En los últimos años, hablar de salud mental se ha convertido, por fin, en algo que ya no asusta ni avergüenza. Reconocemos sin rubor que sentimos ansiedad, tristeza o estrés, como prueba el hecho de que las redes sociales se han llenado de mensajes sobre autocuidado, terapias, bienestar emocional y límites saludables. Pareciera que la sociedad ha dado un gran paso adelante en visibilizar algo que durante décadas había sido un tabú.
Sin embargo, detrás de esa aparente conquista se esconde una gran paradoja. Hablamos más de salud mental, pero tenemos menos en cuenta a quienes tienen patologías mentales. Abundan los discursos sobre la gestión de las emociones o la superación de las ‘crisis existenciales’, pero las personas con enfermedades mentales graves (esquizofrenia, trastorno bipolar, trastornos psicóticos o de personalidad severos, etc.) siguen siendo las grandes ausentes de ese relato que muchos abanderan. Son invisibles en una sociedad que corre demasiado deprisa como para detenerse a mirar a quienes ven y perciben el mundo desde otro prisma.
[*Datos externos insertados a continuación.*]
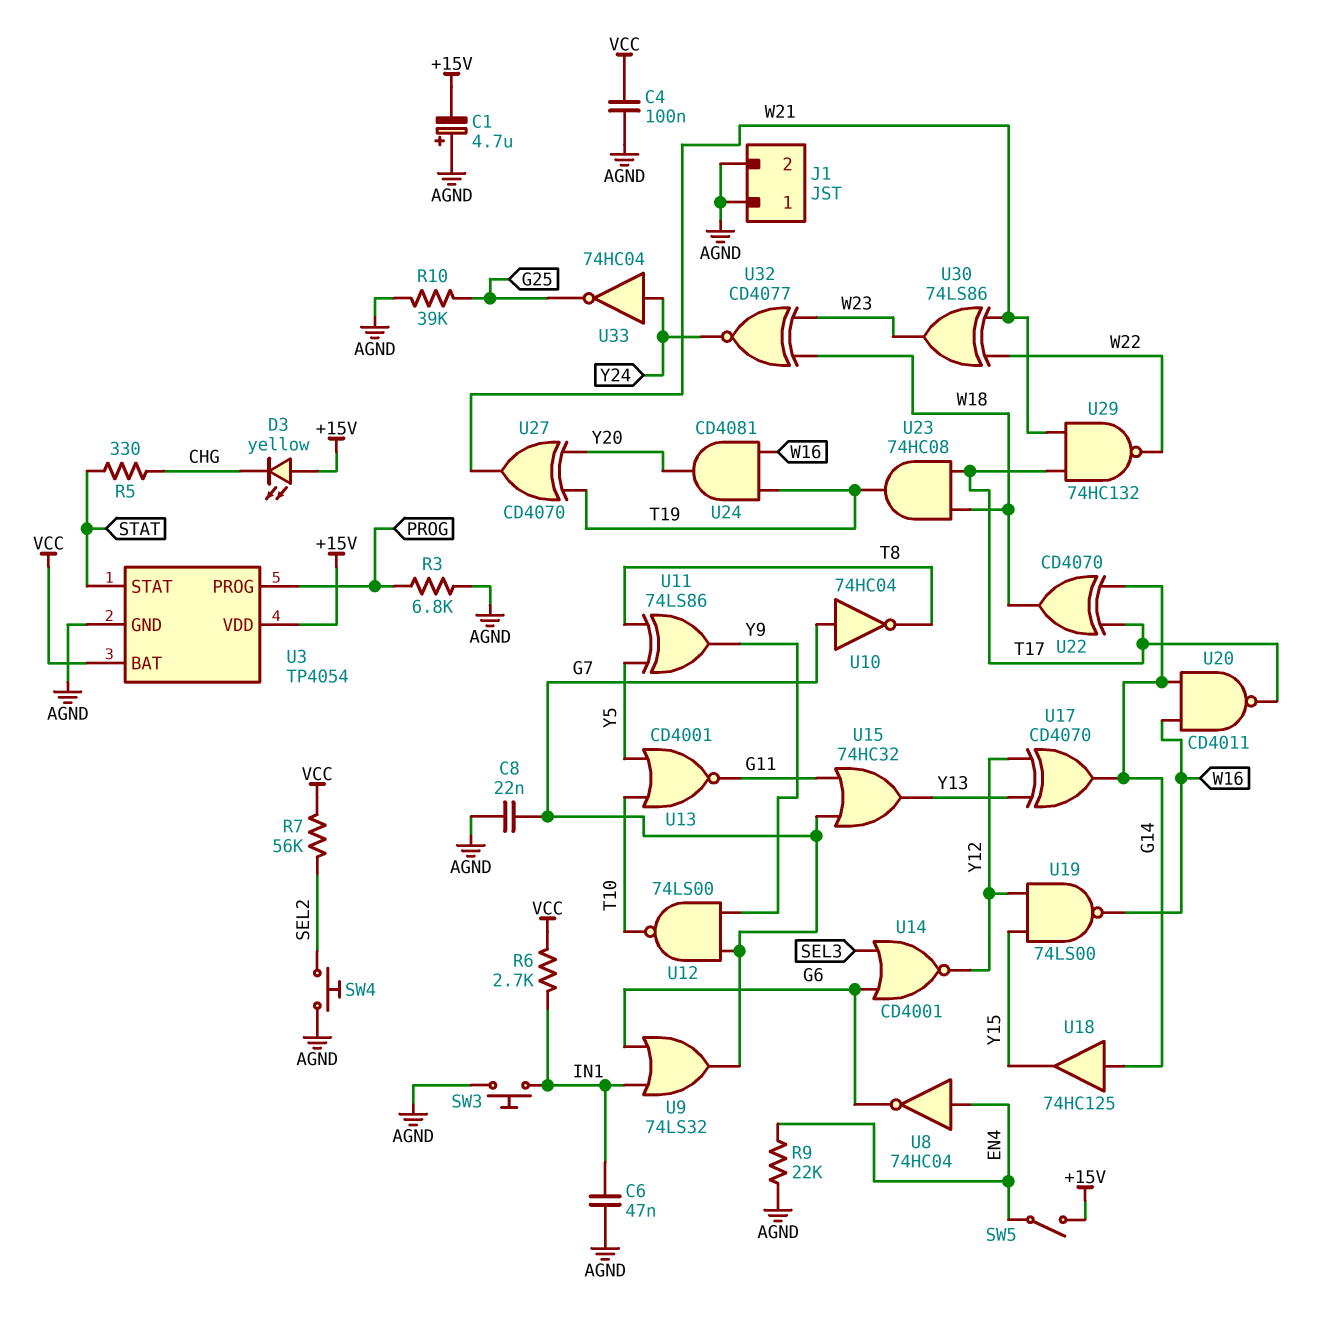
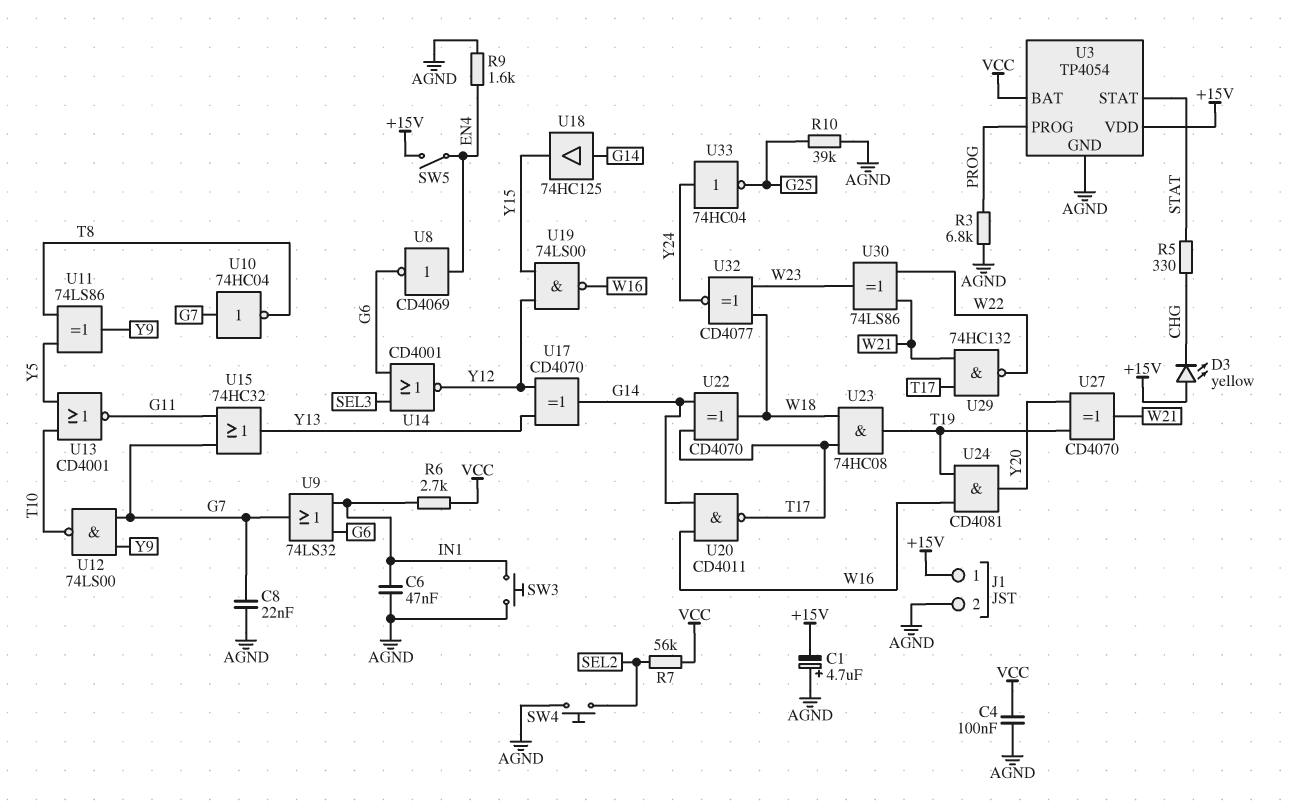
J1 pin 1: AGND -> +15V
R9: 22k (AGND, EN4) -> 1.6k (AGND, EN4)
U8: NOT 74HC04 (in EN4, out G6) -> NOT CD4069 (in EN4, out G6)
De los muros de los psiquiátricos a los muros del hogar
Durante décadas, había hospitales psiquiátricos donde se trataba a personas con enfermedad mental y que, por esa misma razón, se convirtieron en un símbolo de aislamiento y estigmatización. Sin embargo, con el paso del tiempo, y gracias a la lucha de profesionales, familias y movimientos sociales, se apostó por cerrar esos centros y favorecer la convivencia en el entorno familiar y vecinal, una solución bienintencionada e impulsada desde los sectores progresistas de la sociedad. Pero, como suele ocurrir cuando se confunde la teoría con la práctica, la realidad nos da, en sentido figurado, un buen coscorrón.
La integración no se decreta, se construye a base a esfuerzos compartidos de la sociedad en su conjunto, de recursos destinados, de formación, acompañamiento y sensibilidad social. Pero en este caso, lo que se hizo para avanzar hacia la inclusión acabó siendo un fracaso que desembocó en el abandono silencioso de muchas personas con enfermedades mentales, cuya única tabla de salvación, como en tantos otros casos, ha sido sus familias, que cargan prácticamente solas con el cuidado de sus seres queridos, sin apoyos suficientes, sin descanso y con miedo.
Miedo porque quien ha vivido junto a personas con problemas de salud mental sabe del riesgo que hay de inestabilidad, de crisis cuando se falla en la toma de medicación, de incomprensión, de juicio social. Miedo, incluso, a pedir ayuda. Porque el sistema sanitario, saturado, deteriorado y con limitaciones de financiación y personal, interviene solo cuando hay una urgencia, para después devolver a la persona enferma a su entorno familiar, donde se repite el ciclo de recaídas y soledad.
Antonio Machado, en su poema “Un loco”, retrató con gran lucidez el destino del marginado:
“El loco vocifera
a solas con su sombra y su quimera.”
Cerrar los psiquiátricos no fue un error. El error fue no construir nada sólido en su lugar. No bastaba con derribar muros físicos, había que levantar estructuras humanas, con servicios de acompañamiento reales, centros de día especializados, viviendas supervisadas, empleo protegido, programas de ocio inclusivo, redes de apoyo familiar. Pero en lugar de eso, se ha descargado la responsabilidad en los hogares.
El resultado es un país con menos camas psiquiátricas, pero más camas en las casas, con menos internamientos prolongados, pero más hogares que se sienten abandonados a su suerte y a lo que sus recursos económicos y su red familiar y de amigos y conocidos les permita. Se sustituyó la exclusión institucional por una exclusión doméstica, menos visible y menos molesta para las conciencias.
Hacia una verdadera convivencia
Hablar de salud mental no debería ser un ejercicio de moda, ni una herramienta que sirviera como palanca política, ni un ‘postureo’, sino una cuestión de justicia social. Las personas con enfermedades mentales no necesitan solo medicación o diagnósticos, sino oportunidades para formarse, para trabajar, para relacionarse, para formar parte de la sociedad sin miedo a ser reducidas a su diagnóstico.
Si queremos una integración real, debemos invertir en sanidad, en apoyo y escucha a las familias, formar a profesionales y a la ciudadanía en general, abrir espacios de participación y romper el muro del prejuicio y el estigma.
Porque al igual que ser tolerante no es aceptar al que piensa como nosotros, sino tratar de entender al que opina diferente, la inclusión no es incluir a nuestros iguales, sino aprender a convivir con quienes no lo son. Y, sobre todo, recordar que una sociedad verdaderamente digna no se mide por cuántas veces se habla de salud mental, sino por cómo trata a quienes no la tienen.